## YOUR INSTRUCTIONS:
Count the lines of the material below that contain the string "Reading", and reply with the number alone.

## GIVEN DATA:
Content starts
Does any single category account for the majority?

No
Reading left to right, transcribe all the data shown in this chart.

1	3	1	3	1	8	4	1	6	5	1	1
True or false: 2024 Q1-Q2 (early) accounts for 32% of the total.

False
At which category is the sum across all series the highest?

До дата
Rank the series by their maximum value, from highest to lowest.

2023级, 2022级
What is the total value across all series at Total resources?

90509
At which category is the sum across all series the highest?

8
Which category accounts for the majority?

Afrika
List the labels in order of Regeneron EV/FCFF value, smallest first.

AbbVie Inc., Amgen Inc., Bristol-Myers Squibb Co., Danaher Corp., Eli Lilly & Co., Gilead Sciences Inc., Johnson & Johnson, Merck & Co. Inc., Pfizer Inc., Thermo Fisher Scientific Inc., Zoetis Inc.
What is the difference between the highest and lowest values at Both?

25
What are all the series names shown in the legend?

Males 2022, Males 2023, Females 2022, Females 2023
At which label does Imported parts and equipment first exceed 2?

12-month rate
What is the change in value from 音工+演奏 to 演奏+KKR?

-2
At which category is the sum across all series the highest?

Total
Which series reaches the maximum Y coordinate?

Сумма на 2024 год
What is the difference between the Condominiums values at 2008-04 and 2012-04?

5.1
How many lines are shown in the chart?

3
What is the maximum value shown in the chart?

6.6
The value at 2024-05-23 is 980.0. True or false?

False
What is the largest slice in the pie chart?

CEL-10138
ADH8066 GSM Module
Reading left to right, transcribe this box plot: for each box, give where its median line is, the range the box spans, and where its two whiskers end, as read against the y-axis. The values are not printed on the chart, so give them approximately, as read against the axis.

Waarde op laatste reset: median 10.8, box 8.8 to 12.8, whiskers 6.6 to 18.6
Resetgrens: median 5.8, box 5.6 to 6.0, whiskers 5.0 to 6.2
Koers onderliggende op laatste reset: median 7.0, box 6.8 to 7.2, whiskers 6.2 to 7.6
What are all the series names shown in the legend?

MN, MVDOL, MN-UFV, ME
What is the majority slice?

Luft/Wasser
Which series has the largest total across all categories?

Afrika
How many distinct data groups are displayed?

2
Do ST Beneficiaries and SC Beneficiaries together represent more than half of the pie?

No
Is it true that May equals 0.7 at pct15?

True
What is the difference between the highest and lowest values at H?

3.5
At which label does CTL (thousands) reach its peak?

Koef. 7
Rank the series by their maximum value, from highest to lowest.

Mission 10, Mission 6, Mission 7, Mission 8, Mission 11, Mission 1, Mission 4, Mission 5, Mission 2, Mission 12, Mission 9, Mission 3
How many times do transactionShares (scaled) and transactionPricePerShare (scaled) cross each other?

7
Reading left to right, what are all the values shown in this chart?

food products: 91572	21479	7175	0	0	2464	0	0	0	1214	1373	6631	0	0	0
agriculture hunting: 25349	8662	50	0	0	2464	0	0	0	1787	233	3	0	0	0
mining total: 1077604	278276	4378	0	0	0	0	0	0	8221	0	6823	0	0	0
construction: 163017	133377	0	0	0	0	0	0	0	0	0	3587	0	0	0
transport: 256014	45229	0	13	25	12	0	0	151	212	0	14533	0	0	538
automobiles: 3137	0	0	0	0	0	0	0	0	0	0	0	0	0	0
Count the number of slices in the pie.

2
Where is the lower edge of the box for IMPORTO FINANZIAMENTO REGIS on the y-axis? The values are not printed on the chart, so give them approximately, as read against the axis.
Content ends
## OUTPUT FOR THIS TASK:
3